The process of preparing curd is called curdling. Curd is prepared by curdling milk. A tsp. of curd is mixed to milk that is heated and cooled to 30 to 40 degrees C. Sometimes sour vinegar or lime juice is used. Curd has lactobacillus. This bacteria doubles itself in a few hours, in 30 to 40 degrees C temperature. It changes milk to curd. While curd is formed quickly in warm temperatures, it take a longer time during cold season. Along with the solid curd, there is some water. Both these have proteins. This curd can be had with sugar or salt.

Curd too can be made with milk of buffalo, cow, goat, camel or sheep. In Spain special curd prepared from sheep milk is used. Curd has Vitamin A, Vitamin E, K, Thamine, Ribloflavin, Niacin, Panthothenic Acid, Vitamin B6, Pholate, Vitamin B 12, and also calcium, iron, phosphorus, potassium, sodium, zinc, copper, manganese, fluoride and selenium in abundance. Saturated fats and oleic acid are also present. Probiotics are also adequate. It helps in smooth digestion and for cooling. But the good bacteria in curd does not reach the intestines and therefore, the nutritive value might be lost.

The main difference between curd and yogurt is the preparation. Milk is used as base for both.
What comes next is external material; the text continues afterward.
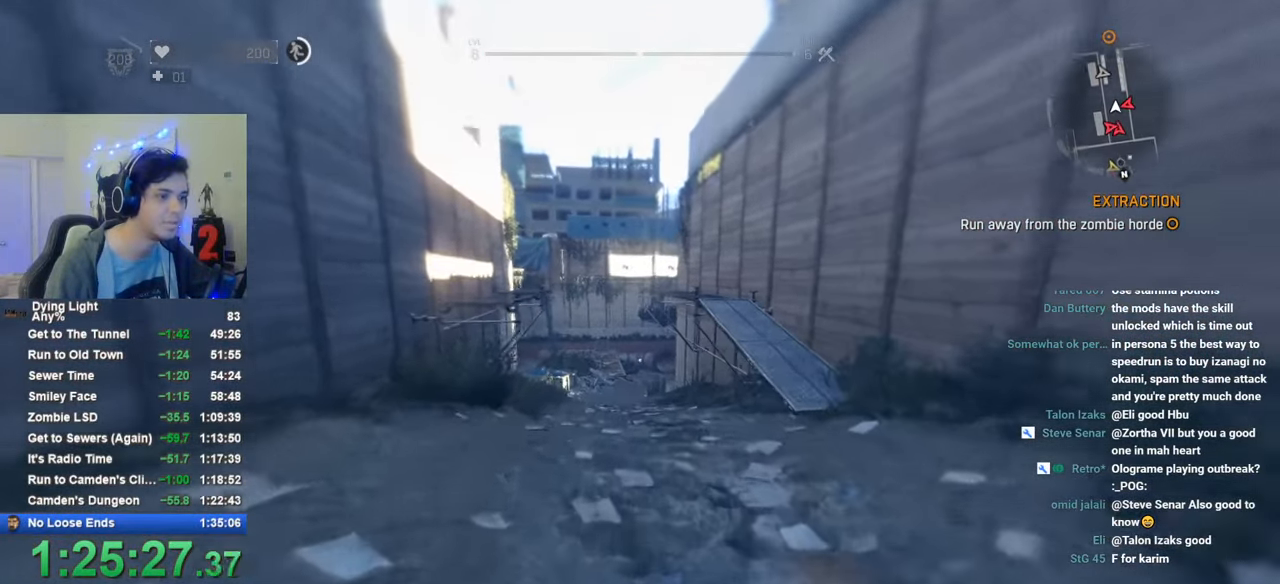
{"keys": ["shift", "w"], "mouse": [], "mouse_move": "still", "events": []}
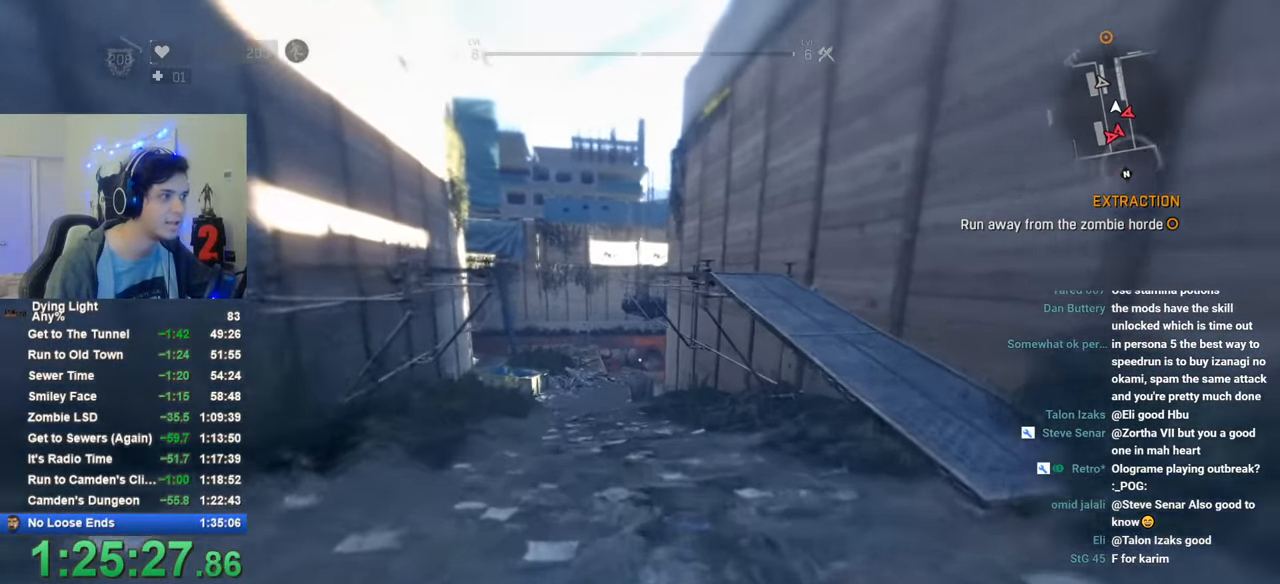
{"keys": ["shift", "w"], "mouse": [], "mouse_move": "still", "events": []}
Both are formed as solid substances. They are also slightly similar in taste. But the bacteria that is used to form curd and yogurt is different.

Nutritive value
Yogurt can be replaced with our native curd. Even this is very good for health. Most importantly, it is good for those who are allergic to milk. They are different types of yogurt available in the market. The most popular among this is Greek yogurt. Many nutritionists recommend this. If one medium cup of curd yields three to four gm. of proteins, the same quantity of yogurt gives, double the rate of protein, from eight to 10 gm. Protein is essential to those who are exercising or involved in hard labour.
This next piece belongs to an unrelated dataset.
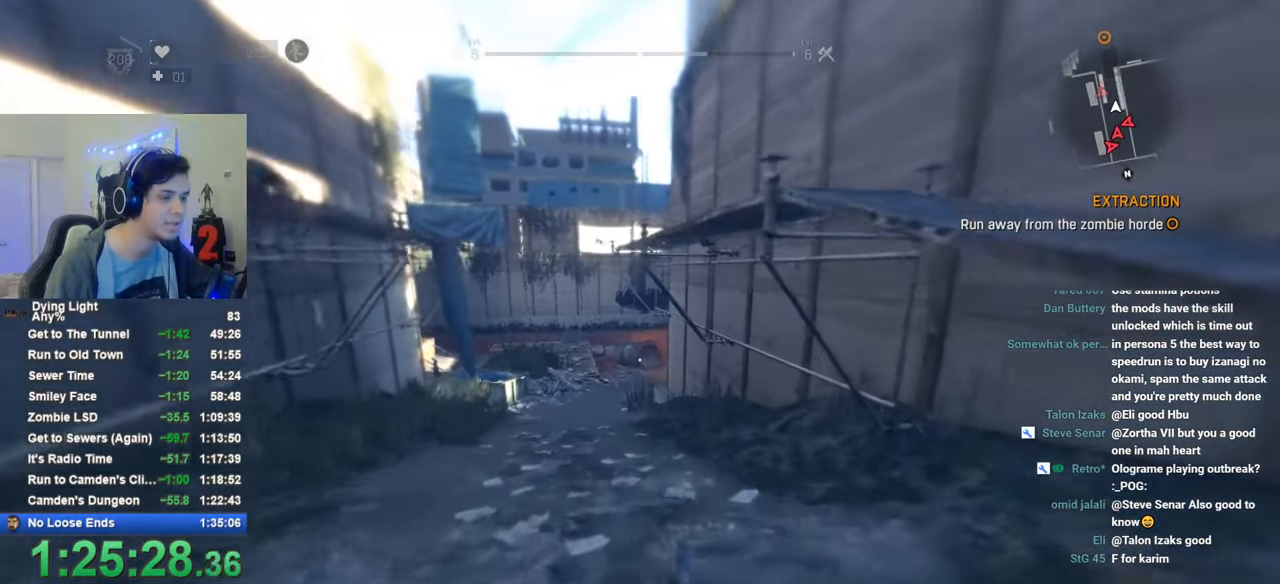
{"keys": ["tab", "w"], "mouse": [], "mouse_move": "left", "events": [[66, "shift", "up"], [216, "tab", "down"]]}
Fortis Hospital nutritionist, Dr. Seema Singh says that if yogurt is consumed daily, T cells will function effectively. They are key to maintaining the immune system. It eases the strain on muscles in those who exercise daily. It is useful to those who are allergic to lactose, according to Dr. Mansi Chatra. Yogurt is digested easily, as lactose is transformed to lactic acid.

Yogurt preparation
You can buy branded, quality yogurt. Or you can prepare it at home. However, it needs more focus. Delhi-based chef, Sensil Raj, revealed the method of making yogurt to a daily newspaper. Boil milk until it rises and transfer it to a glass bowl. It should be kept aside until it turns lukewarm. Add two tsps of yogurt to this. Keep the bowl in lukewarm water overnight or for eight hours. Do not leave for longer time, as it will turn sour. After eight hours, remove the water that settles on top. Then refrigerate it for four hours, before use. If it is left to refrigerate, it can be used for four days.

Frozen dessert
Solidified yogurt is called frozen dessert. It is generally had after meals. Ice creams, cakes, cookies, biscuits, pastries, puddings, candies are also part of desserts. Fruits are also commonly used in desserts. The natural sweetness in fruits makes desserts more tasty. Frozen dessert preparation is similar to ice cream.

Probiotics yogurt
Probiotics are microorganisms. They are health boosters, when taken in limited quantities. Any product that is in the name of Probiotics has bacteria. It is an anti-acid. It reaches the intestines and helps in absorption of the benefits of good bacteria.

Cheese, paneer
Cheese and paneer are milk products. Cheese is derived out of curdling milk and separating the water. The solidified matter is made in to pieces and preserved in 38 degrees C, for 45 minutes. This warmth produces acid. The pieces are hardened with this. There are three types of cheese. If there is 50-80 per cent water, it is considered soft cheese, 45 per cent water is called semi-hard cheese and less than 40 per cent water is called hard cheese. This is also called 'junnu.' This is another kind of paneer. This is a commercial product and used in many recipes. Abroad this is called cottage cheese. This is heated at 200 degrees F. Acid is used for solidifying.